■ **Extract provided**
------------------------------------
Global Arc

This lecture and laboratory course will acquaint non-biology majors with the theory and practice of modern molecular biology, focusing on topics of current interest to society. The course will cover basic molecular biology topics such as information storage and readout by DNA, RNA, and proteins. The course will address how recent scientific advances influence issues relevant to humanity including stem cells and CRISPR; the human microbiome and bacterial pathogens; and how the human genome can be used to understand the evolution of modern humans. Two 90-minute lectures, one three-hour laboratory.

This course will introduce students to laboratory research through a 6-week original research investigation. Although lecture and discussion will be incorporated as needed, by far the largest part of the course will consist of authentic hands-on research. Students will learn how to perform essential laboratory techniques, to design experiments, and to analyze and interpret experimental data. Students will gain experience in both written and oral presentation of scientific results. In 2016, the research focus will be "Biological GPS: Migration of Cells in Living Organisms."

Important concepts and elements of molecular biology, biochemistry, genetics, and cell biology, are examined in an experimental context. This course fulfills the requirement for students majoring in the biological sciences and satisfies the biology requirement for entrance into medical school. Two 90-minute lectures, one three-hour laboratory.

The current environment in the US for the use and abuse of foods and drugs will be examined from a scientific fact-based perspective. Historical, economic, marketing, political, and public health drivers will be considered. Specific topics include government dietary recommendations (food politics), dietary supplements (from Vitamins to herbal extracts), pharmacology and ethical drug development (sulfa drugs, NSAIDS, etc), addiction and substance abuse (alcohol, nicotine, stimulants, opioids, etc), Alzheimer's disease and the problem of long-term care in an aging population, and Psychedelic drug use and abuse (psilocybin, mescaline, LSD, etc).

Modern biology research increasingly relies on quantitative tools to make precise measurements of cell state. This course will provide an introduction to the experimental techniques and computational methods that enable the quantitative study of biological systems. We will start with an intro to programming using Python and we will employ the learned skills to analyze proteomics and sequencing data for studying gene networks within and across species, modeling biochemical reactions to study the dynamics of gene and protein networks, and extracting information about the spatial organization of biological systems using fluorescence imaging.

MOL320 is a spring semester, sophomore-level alternative to MOL350. Individuals who are interested in an early research experience that substitutes for MOL350-Laboratory in Molecular Biology can enroll in this course. The purpose of MOL320 is to prepare you to be a contributing member of a research lab and to foster creative, critical thinking and effective communication skills. While completing original research, you will employ techniques used by cell and molecular biologists and developmental geneticists. You will practice extracting pertinent information from scientific literature and will generate a final research report on your work.

A broad survey of the field of immunology and the mammalian immune system. The cellular and molecular basis of innate and acquired immunity will be discussed in detail. The course will provide frequent exemplars drawn from human biology in health and disease. Prerequisite: MOL214.

Basic principles of genetics illustrated with examples from prokaryote and eukaryote organisms. Classical genetic techniques as well as molecular and genomic approaches will be discussed. The evolving concept of the gene, of genetic interactions and gene networks, as well as chromosome mechanics will be the focus of the course. Selected topics will include gene regulation, cancer genetics, the human biome, imprinting, and stem cells. Two 90-minute lectures, one precept. Prerequisite: MOL 214 or permission of instructor.

Fundamental concepts of biomolecular structure and function will be discussed, with an emphasis on principles of thermodynamics, binding and catalysis. A major portion of the course will focus on metabolism and its logic and regulation. Prerequisites: MOL 214 and either CHM 302, 304, 304B, or 337.

The course will investigate the roles that gene regulation, cell-cell communication, cell adhesion, cell motility, signal transduction and intracellular trafficking play in the commitment, differentiation and assembly of cells into specialized tissues. The mechanisms that underlie development of multicellular organisms, from C. elegans to humans, will be examined using biochemical, genetic and cell biological approaches. In-class problem solving, group work, and active learning approaches will be used to emphasize key concepts and analyze experimental data. Two 90-minute lectures, one precept. Prerequisite: MOL 214.
------------------------------------
■ **Tasks and exercises**
A – Answer these questions about the course descriptions:
(i) What research focus is named for 2016?
(ii) Which programming language does the quantitative biology course start with?
(iii) MOL320 is an alternative to which course?
B – Please rewrite the part of the course descriptions that opens with the words "Modern biology research" and closes with "using fluorescence imaging.", substituting "R" for "Python".

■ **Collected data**
------------------------------------
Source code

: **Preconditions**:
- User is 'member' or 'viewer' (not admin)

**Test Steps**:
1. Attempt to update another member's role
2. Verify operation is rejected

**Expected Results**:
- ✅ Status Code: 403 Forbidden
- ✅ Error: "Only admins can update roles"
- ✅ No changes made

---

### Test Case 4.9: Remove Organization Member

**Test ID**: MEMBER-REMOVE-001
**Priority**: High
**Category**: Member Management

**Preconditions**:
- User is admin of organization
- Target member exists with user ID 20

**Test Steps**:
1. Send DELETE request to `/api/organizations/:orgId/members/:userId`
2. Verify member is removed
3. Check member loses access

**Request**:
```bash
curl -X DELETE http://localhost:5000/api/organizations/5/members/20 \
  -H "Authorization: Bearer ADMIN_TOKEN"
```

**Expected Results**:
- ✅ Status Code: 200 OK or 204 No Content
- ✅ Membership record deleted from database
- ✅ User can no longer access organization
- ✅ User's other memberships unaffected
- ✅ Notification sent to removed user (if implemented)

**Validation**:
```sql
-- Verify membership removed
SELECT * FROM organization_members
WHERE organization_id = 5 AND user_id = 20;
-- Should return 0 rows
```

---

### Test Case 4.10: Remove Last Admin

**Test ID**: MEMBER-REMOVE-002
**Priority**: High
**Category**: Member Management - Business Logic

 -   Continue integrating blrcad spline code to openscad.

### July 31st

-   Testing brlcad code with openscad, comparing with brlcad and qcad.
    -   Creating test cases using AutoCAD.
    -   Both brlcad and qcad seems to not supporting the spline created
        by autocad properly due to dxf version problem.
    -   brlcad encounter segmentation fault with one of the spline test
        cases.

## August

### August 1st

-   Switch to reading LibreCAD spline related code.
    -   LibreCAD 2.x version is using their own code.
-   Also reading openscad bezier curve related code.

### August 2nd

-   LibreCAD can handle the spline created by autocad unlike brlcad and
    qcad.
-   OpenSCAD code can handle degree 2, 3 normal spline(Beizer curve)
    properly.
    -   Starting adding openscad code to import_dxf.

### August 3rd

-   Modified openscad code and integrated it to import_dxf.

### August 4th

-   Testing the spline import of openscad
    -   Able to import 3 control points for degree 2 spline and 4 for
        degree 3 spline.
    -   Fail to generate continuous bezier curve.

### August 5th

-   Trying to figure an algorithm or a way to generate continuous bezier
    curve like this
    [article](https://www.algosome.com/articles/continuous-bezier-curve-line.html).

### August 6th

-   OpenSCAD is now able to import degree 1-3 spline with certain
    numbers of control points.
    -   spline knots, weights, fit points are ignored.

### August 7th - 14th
------------------------------------
■ **Written responses**
A –
(i) "Biological GPS: Migration of Cells in Living Organisms."
(ii) Python
(iii) MOL350

B –
Modern biology research increasingly relies on quantitative tools to make precise measurements of cell state. This course will provide an introduction to the experimental techniques and computational methods that enable the quantitative study of biological systems. We will start with an intro to programming using R and we will employ the learned skills to analyze proteomics and sequencing data for studying gene networks within and across species, modeling biochemical reactions to study the dynamics of gene and protein networks, and extracting information about the spatial organization of biological systems using fluorescence imaging.